Background No Evidence of Disease Activity (NEDA) measures the absence of detectable clinical and magnetic resonance imaging (MRI) disease activity in relapsing multiple sclerosis. NEDA analyses using re-baselining may better reflect the effects of disease-modifying treatments.

Objective To assess the effect of ocrelizumab on NEDA by epoch in the pooled OPERA I/II (NCT01247324/NCT01412333) studies.

Methods Patients received ocrelizumab 600 mg every 24 weeks or subcutaneous interferon beta-1a (IFNβ−1a) 44 µg three-times weekly for 96 weeks. Brain MRI was undertaken at baseline and Weeks 24, 48, and 96. NEDA (i.e., the absence of protocol-defined relapses, 12 week confirmed disability progression, new/enlarging T2 lesions and T1 gadolinium-enhancing lesions) was assessed from baseline-Week 96, baseline-Week 48, Week 48 Week 96, baseline-Week 24 and Week 24 Week 96.

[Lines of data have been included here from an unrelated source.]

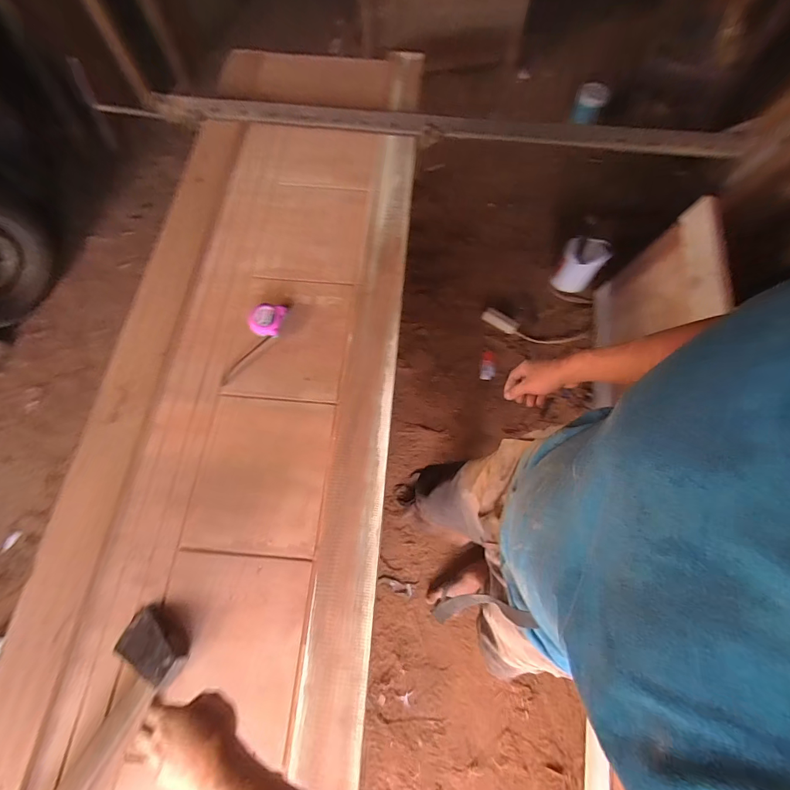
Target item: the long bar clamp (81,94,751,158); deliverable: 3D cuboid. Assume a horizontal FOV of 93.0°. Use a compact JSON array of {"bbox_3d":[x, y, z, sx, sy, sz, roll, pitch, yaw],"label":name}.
[{"bbox_3d":[0.052,-0.707,0.964,1.669,0.063,0.061,6,69,2],"label":"long bar clamp"}]

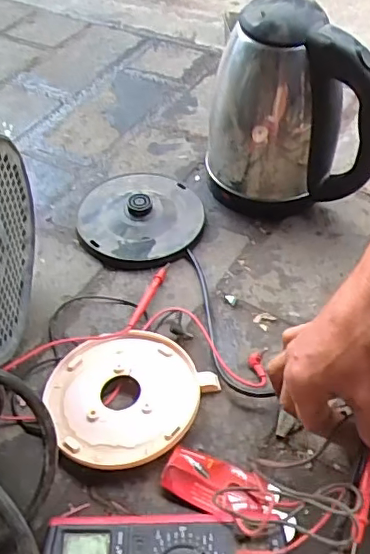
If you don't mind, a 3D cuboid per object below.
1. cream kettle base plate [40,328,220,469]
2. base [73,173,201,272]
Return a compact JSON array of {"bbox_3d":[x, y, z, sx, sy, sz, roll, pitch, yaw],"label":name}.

Results Over 96 weeks, ocrelizumab was associated with a 75% increase in the proportion of patients with NEDA versus IFNβ−1a (p<0.0001). Compared with IFNβ−1a, ocrelizumab increased the proportion of patients with NEDA from baseline-Week 48 (56%), Week 48 Week 96 (43%), baseline-Week 24 (33%) and Week 24 Week 96 (72%; all epochs p<0.0001).

Conclusions A higher proportion of patients reached NEDA at first MRI (Week 24) with ocrelizumab versus IFNβ−1a; after re-baselining from Week 24–96, the proportion reaching NEDA increased further.